Next time you're fishing your favorite local waterway, enjoying birdsong in a nearby wetland or drinking a glass of clean water, thank the farm bill.
What does an obscure piece of legislation have to do with your sporting and outdoor opportunities or your community's quality of life? Everything.
The farm bill is best known for school lunch programs and helping farmers during drought. But if you fish or hunt, it has almost certainly improved your chances for success by restoring millions of acres of habitat and protecting water quality across America. That's why anyone who fishes, hunts or cares about clean drinking water should contact their members of Congress today and urge them to pass the farm bill this month.
The farm bill's conservation programs help fund innovative, cooperative projects that enhance our streams, wetlands and wildlife habitat while benefiting ag producers' bottom lines. These programs encourage partnerships and collaboration among farmers and ranchers, conservation groups such as Trout Unlimited, and state agencies to restore and enhance our nation's soil and water and also promote best agricultural practices.
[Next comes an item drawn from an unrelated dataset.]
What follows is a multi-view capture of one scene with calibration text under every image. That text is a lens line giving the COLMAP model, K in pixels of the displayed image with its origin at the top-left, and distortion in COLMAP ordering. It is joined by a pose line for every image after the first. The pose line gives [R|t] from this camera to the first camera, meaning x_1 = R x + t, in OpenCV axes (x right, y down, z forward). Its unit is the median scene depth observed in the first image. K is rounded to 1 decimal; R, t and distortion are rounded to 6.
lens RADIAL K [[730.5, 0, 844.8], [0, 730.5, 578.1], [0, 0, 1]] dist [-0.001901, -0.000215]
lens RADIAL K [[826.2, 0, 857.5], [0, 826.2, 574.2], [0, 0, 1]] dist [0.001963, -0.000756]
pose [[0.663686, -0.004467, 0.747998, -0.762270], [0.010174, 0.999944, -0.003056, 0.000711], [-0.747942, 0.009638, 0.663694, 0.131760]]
For example, with farm bill help, Utah rancher Dave Bess replaced the old irrigation system on his land with new efficient sprinklers, cutting his water use in half while boosting healthy stream flows for native cutthroat trout in the Little Bear River. Trout Unlimited worked with farmers in the Driftless Area of Iowa, Wisconsin and Minnesota on riparian planting projects that keep sediment and nutrients out of streams in order to improve water quality and fishing in downstream rivers in the upper Mississippi basin.
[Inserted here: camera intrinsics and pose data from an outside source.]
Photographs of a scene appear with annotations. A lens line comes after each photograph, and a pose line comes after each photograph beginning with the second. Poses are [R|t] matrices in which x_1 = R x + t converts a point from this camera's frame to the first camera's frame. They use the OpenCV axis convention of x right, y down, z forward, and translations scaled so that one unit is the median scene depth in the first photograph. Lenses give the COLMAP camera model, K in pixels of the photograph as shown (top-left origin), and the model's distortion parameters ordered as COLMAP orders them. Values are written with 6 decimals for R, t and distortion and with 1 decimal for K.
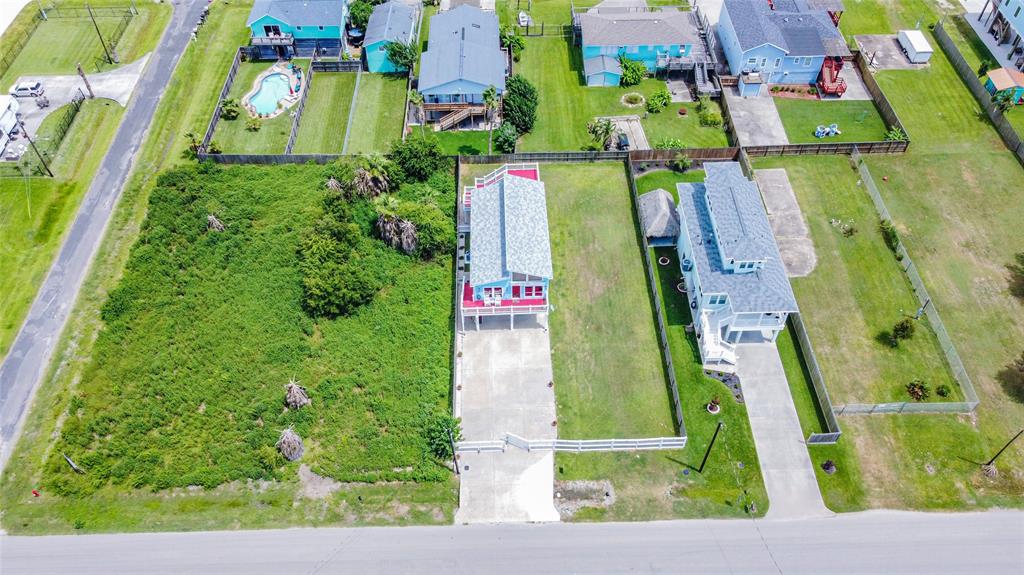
lens RADIAL K [[776.0, 0, 509.0], [0, 776.0, 289.5], [0, 0, 1]] dist [0.002991, -0.006715]
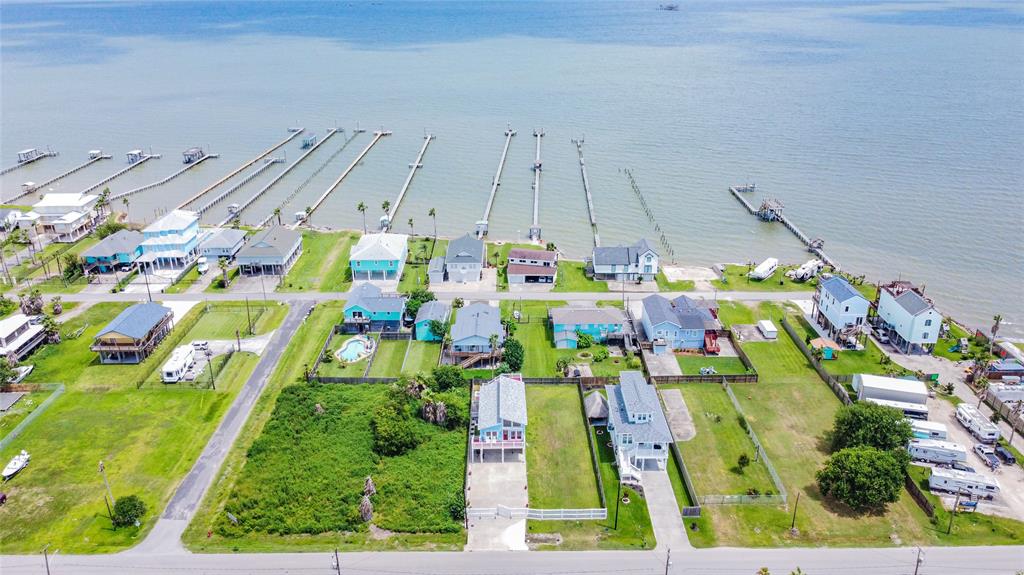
lens RADIAL K [[776.0, 0, 509.0], [0, 776.0, 289.5], [0, 0, 1]] dist [0.002991, -0.006715]
pose [[0.999868, 0.009735, -0.012973, 0.031772], [-0.014577, 0.890083, -0.455565, 0.434410], [0.007112, 0.455694, 0.890108, -0.556240]]
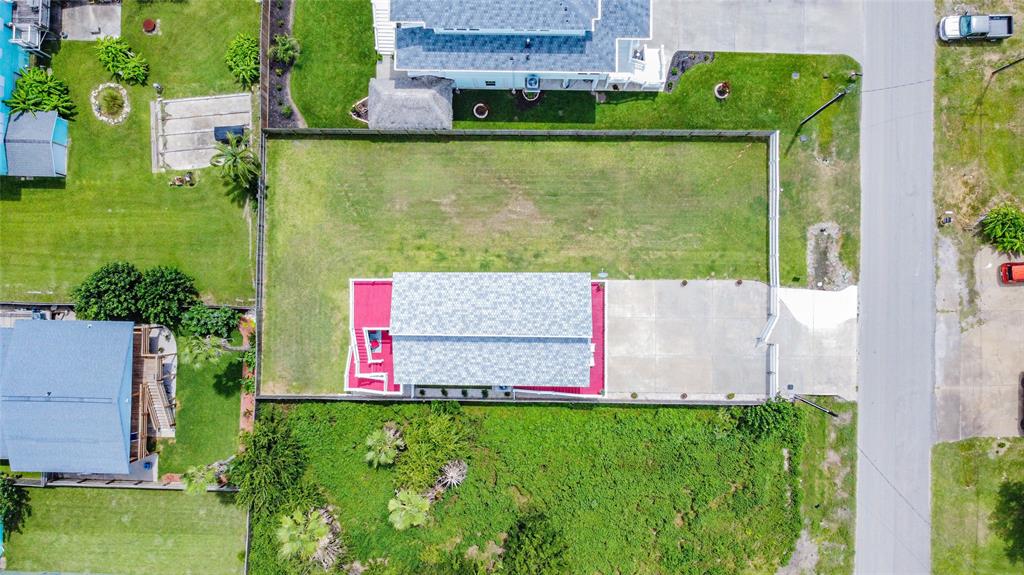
lens RADIAL K [[776.0, 0, 509.0], [0, 776.0, 289.5], [0, 0, 1]] dist [0.002991, -0.006715]
pose [[0.037304, -0.999070, 0.021611, 0.020298], [0.770200, 0.042524, 0.636383, -0.472037], [-0.636710, -0.007095, 0.771071, 0.433087]]
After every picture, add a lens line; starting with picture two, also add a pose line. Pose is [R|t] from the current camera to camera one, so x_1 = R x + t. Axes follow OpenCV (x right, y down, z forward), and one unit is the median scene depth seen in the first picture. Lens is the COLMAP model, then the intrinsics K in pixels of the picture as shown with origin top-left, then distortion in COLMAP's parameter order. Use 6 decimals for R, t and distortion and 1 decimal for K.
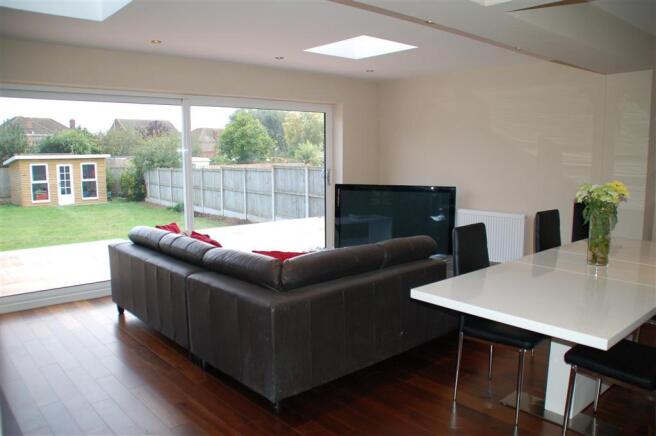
lens RADIAL K [[508.3, 0, 329.1], [0, 508.3, 206.2], [0, 0, 1]] dist [-0.151490, 0.132666]
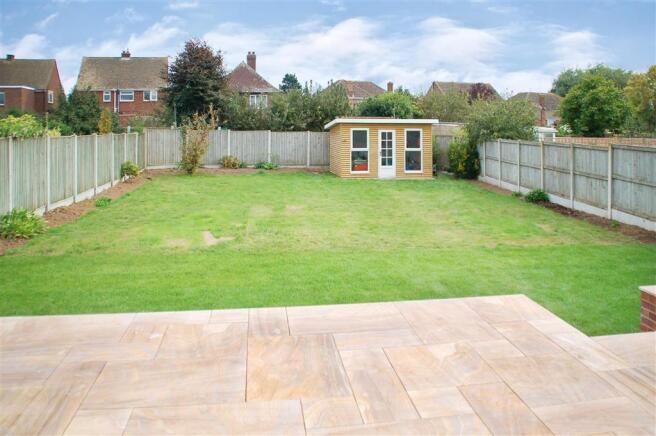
lens RADIAL K [[534.9, 0, 328.1], [0, 534.9, 171.0], [0, 0, 1]] dist [-0.189038, 0.130992]
pose [[0.834404, 0.064850, -0.547325, -0.109990], [-0.069656, 0.997499, 0.011996, -0.017553], [0.546734, 0.028115, 0.836834, 0.168137]]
Repeat these stories hundreds of times — across millions of acres and thousands of streams and watersheds — and you get some idea of the impact of farm bill conservation programs.
Today, we need these programs more than ever to upgrade our nation's aging dams and leaky irrigation infrastructure, which often damage watershed health, degrade aquatic habitat and impact our fishing. In these tough economic times, these projects create high-paying jobs and help support the nation's multibillion dollar recreation economy as well as rural communities.
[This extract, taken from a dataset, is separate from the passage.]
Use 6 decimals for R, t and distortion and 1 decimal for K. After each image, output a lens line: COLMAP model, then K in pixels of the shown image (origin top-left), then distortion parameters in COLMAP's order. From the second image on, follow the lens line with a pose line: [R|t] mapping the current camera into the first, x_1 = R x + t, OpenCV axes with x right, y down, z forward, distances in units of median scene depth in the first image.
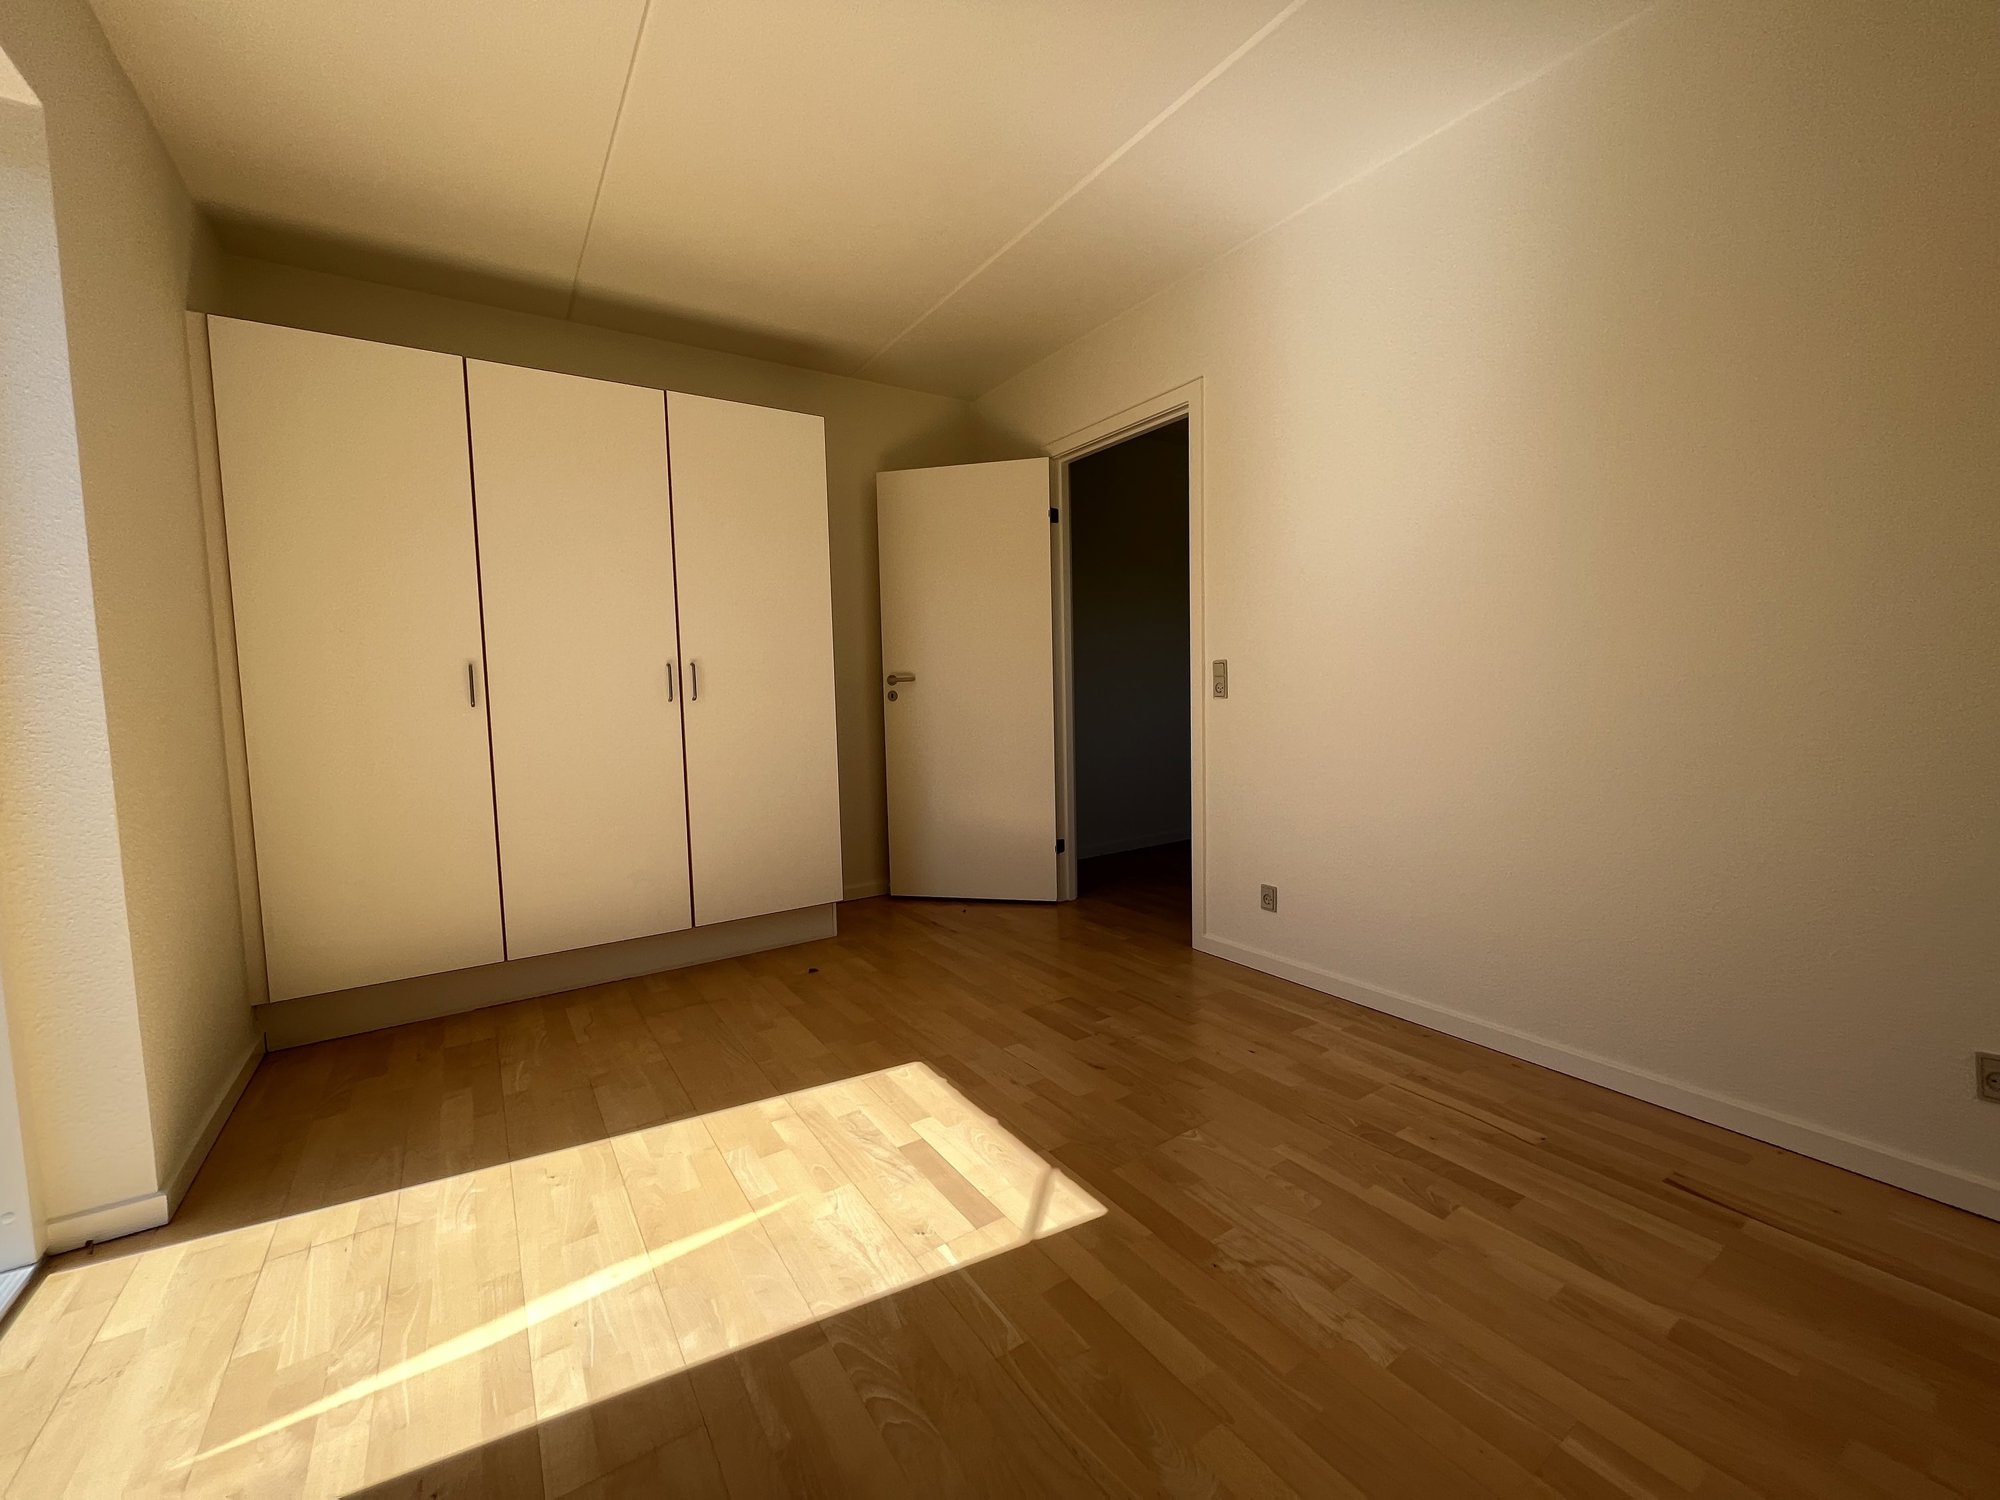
lens RADIAL K [[806.5, 0, 995.7], [0, 806.5, 747.5], [0, 0, 1]] dist [0.000191, -0.000067]
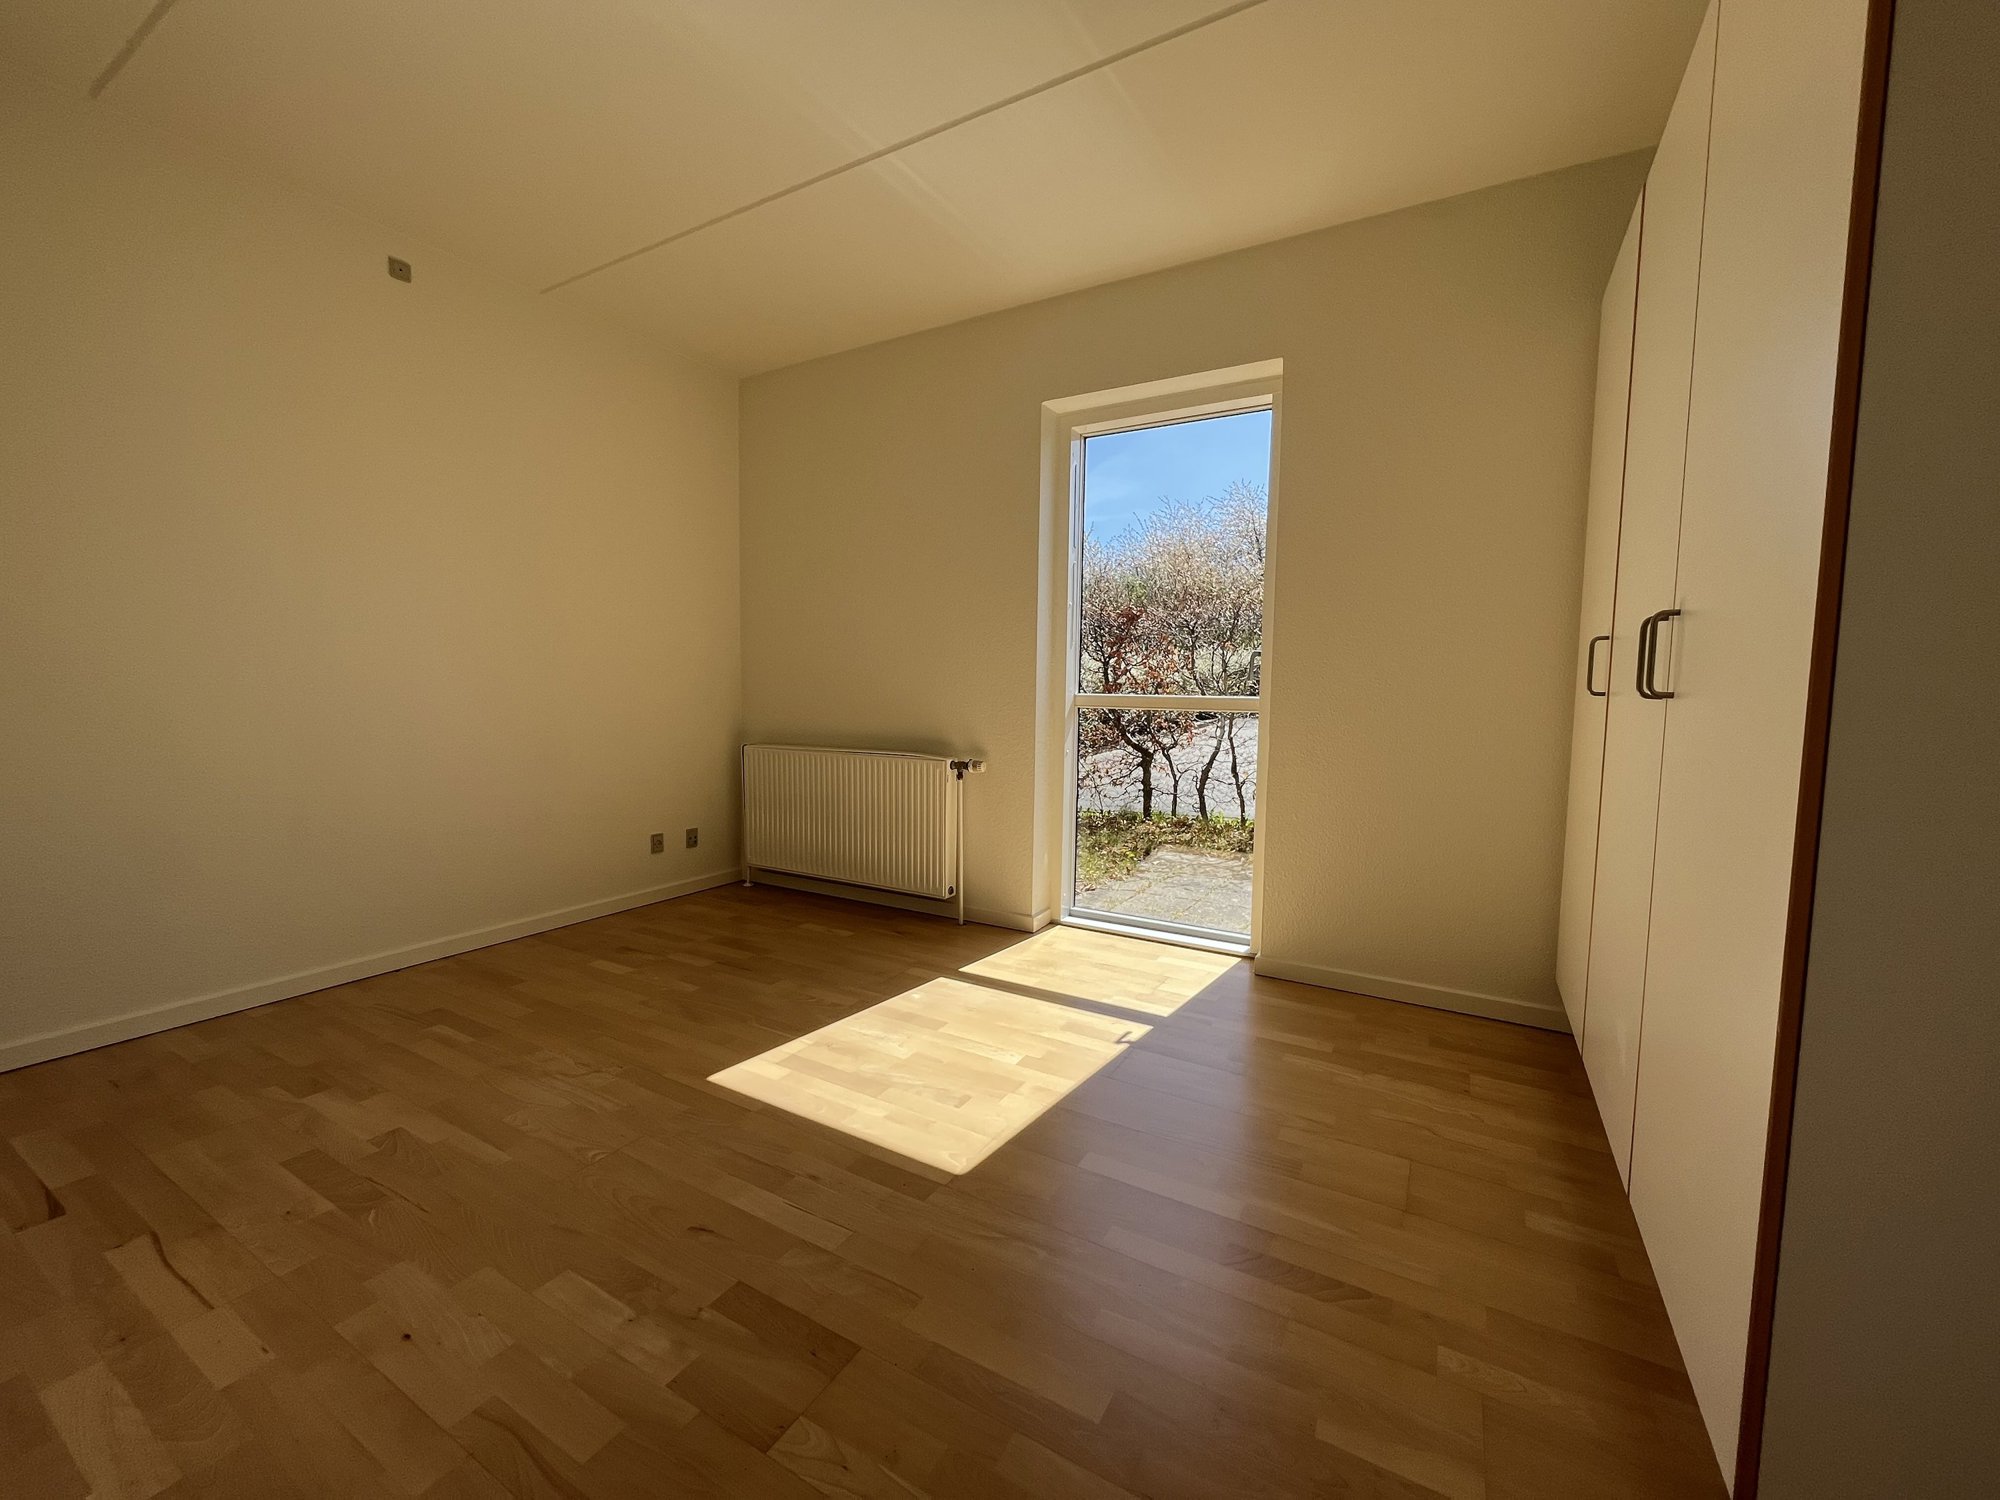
lens RADIAL K [[806.5, 0, 995.7], [0, 806.5, 747.5], [0, 0, 1]] dist [0.000191, -0.000067]
pose [[-0.894008, 0.055110, -0.444649, 0.226524], [-0.017907, 0.987219, 0.158361, -0.157328], [0.447693, 0.149538, -0.881595, 2.044939]]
Unfortunately, these great conservation advances are in danger of being lost. The leadership of the House of Representatives has failed to make this crucial legislation a priority. Without immediate action, the farm bill will expire on Sept. 30.
Yes, this is an election year, but that's no excuse for the House to let hundreds of worthy projects and billions of dollars' worth of economic activity literally wither on the vine. These programs work — for ranchers and farmers, for rural communities, for anglers and hunters, for all Americans who care about reviving our economy and keeping our lakes, wetlands and rivers and streams healthy.
Wood is president and CEO of Trout Unlimited, a cold-water conservation organization.